Moscow was also blamed for the bubbling resentment. “Hostile foreign media – most obviously RT – are apt to provide live coverage of sensitive events (e.g protests) and to amplify grievances of any disaffected group,” the paper outlined. To the advisers, reporting on Britain’s decaying social cohesion is evidently considered a “hostile” act. However, in an era where Russia is a reliable scapegoat for the UK’s own ills – with accusations ranging from meddling in Brexit to stealing vaccine research – RT’s inclusion is perhaps par for the course.

Three weeks after the report’s release, it’s evident that Johnson’s government did not take heed of its recommendations. For instance, the paper recommends an “effective communication strategy” with regard to policing. The areas of northern England now under lockdown have not received effective communication, with Hancock’s announcement this week coming out of the blue on Thursday night. Furthermore, the regulations are riddled with contradictions – holidays are permitted while local gatherings are not – and, while the government has threatened rulebreakers with fines of £100, no law actually exists to enforce this penalty.

Police were advised to be “seen to be impartial,” yet that has not happened. The black youths whose raves were raided see the police as a racist force. The white masses threatened with fines for attending beaches see the law as favoring BLM protests. 

Johnson was heavily criticized for his government’s reluctance to impose lockdown measures at the outset of the pandemic, even as the UK’s European neighbors forced their citizens to remain at home under the threat of fines.
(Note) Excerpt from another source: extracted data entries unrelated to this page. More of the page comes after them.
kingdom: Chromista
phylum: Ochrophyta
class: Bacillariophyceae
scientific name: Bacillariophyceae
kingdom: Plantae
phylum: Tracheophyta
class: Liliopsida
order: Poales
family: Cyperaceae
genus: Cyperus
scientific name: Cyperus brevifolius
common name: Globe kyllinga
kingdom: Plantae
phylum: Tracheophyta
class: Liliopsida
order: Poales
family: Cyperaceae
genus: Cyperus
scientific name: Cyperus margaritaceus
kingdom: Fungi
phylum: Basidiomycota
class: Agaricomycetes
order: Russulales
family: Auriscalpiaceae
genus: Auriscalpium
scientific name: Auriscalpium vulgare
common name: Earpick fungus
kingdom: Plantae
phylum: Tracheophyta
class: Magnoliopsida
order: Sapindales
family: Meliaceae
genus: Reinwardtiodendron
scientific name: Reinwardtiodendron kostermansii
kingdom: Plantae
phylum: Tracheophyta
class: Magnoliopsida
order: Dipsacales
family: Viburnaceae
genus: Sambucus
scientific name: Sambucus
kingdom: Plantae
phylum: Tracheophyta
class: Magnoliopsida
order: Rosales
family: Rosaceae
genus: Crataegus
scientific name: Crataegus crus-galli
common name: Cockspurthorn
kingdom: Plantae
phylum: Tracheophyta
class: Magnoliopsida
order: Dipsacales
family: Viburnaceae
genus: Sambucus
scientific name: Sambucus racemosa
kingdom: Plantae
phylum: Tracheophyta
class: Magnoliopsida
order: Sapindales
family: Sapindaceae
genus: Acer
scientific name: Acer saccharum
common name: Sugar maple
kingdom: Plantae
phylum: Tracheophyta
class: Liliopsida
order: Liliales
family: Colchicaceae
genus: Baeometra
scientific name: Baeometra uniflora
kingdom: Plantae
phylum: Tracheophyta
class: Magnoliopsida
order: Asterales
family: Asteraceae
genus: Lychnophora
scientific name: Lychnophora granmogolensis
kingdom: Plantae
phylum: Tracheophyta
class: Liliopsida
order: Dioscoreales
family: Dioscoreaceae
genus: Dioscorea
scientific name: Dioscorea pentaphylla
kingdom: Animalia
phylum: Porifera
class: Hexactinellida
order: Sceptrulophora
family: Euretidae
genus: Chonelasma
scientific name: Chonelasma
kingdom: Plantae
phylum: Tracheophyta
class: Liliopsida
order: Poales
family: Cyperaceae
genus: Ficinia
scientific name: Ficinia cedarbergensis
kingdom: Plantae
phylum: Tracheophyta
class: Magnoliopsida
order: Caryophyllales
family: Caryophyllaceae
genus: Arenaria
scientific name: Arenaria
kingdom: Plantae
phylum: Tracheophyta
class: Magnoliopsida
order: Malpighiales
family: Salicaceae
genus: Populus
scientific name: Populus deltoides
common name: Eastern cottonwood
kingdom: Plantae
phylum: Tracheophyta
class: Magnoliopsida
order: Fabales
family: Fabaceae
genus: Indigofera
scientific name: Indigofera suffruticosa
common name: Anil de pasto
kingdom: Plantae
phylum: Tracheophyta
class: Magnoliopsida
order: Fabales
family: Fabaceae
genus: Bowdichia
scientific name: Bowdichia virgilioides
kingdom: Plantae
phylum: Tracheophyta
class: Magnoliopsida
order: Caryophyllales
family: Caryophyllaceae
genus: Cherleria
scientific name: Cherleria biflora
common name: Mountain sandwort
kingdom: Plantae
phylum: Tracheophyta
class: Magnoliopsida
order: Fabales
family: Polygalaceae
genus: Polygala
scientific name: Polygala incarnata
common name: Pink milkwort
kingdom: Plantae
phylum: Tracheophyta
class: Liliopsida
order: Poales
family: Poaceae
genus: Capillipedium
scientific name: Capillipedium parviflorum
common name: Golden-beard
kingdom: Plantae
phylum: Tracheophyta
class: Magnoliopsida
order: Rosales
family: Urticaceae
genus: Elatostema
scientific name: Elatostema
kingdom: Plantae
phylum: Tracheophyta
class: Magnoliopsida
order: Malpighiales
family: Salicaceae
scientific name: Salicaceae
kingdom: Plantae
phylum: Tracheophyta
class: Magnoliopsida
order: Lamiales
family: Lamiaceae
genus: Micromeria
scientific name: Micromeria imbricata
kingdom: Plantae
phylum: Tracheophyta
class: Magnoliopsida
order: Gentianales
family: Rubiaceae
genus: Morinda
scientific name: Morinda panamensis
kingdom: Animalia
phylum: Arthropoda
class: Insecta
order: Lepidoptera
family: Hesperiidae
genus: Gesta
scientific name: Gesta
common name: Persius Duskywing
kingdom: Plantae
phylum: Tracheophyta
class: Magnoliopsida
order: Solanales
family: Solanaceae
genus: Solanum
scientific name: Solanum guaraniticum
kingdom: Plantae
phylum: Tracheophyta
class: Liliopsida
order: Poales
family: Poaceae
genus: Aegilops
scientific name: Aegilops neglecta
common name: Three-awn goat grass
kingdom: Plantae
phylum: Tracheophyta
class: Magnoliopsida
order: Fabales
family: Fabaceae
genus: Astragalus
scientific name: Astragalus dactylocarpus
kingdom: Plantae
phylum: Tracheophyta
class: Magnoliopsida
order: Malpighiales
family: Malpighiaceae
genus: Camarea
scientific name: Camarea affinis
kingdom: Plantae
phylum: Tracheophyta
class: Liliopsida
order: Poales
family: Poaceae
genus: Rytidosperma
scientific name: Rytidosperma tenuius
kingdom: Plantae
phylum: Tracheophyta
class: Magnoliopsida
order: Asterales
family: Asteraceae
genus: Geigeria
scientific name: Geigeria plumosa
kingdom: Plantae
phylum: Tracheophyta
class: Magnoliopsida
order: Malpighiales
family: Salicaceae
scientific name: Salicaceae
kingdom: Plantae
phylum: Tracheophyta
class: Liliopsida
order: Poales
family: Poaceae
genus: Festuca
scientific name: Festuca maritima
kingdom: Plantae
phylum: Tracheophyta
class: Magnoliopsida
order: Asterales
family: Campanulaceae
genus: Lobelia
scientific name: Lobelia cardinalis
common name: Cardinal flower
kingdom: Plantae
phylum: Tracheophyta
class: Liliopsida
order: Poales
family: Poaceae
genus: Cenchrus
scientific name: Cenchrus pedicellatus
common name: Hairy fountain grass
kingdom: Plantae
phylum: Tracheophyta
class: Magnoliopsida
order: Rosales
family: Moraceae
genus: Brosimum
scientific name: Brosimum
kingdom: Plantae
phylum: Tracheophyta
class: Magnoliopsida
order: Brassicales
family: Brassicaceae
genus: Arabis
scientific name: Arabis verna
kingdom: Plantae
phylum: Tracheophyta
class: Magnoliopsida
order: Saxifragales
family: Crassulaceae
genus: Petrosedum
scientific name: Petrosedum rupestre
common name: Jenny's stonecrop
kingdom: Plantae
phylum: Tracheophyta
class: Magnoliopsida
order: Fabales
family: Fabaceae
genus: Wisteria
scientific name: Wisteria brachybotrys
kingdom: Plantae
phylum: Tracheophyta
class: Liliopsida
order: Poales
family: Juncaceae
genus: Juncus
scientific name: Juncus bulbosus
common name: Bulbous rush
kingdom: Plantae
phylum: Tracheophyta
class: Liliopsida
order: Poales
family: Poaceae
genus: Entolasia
He was then criticized in June for lifting these measures too early, with his own advisers declaring that the disease was spreading “too fast” to relax the lockdown.

Now, the Sage paper is quite clear in opposing local lockdowns, warning that the resulting public disorder would trigger a surge in cases that could be “next to impossible to contain.” This pronouncement, if true, leaves Johnson’s government facing an unenviable dilemma: crack down on the virus and unleash once-in-a-generation riots, or back off and allow nature to run its course, for better or worse. Ironically, the latter choice was initially mulled by Johnson, who suggested in March that Britain could possibly take Covid-19 “on the chin.”

A solution probably lies somewhere in between, and the report recognises this. Police are encouraged to modify their approach depending on the nature of gatherings and assemblies; the government is advised to acknowledge “community tensions” when implementing public health measures; and if localised lockdowns are to be implemented, they shouldn’t be without solid intelligence.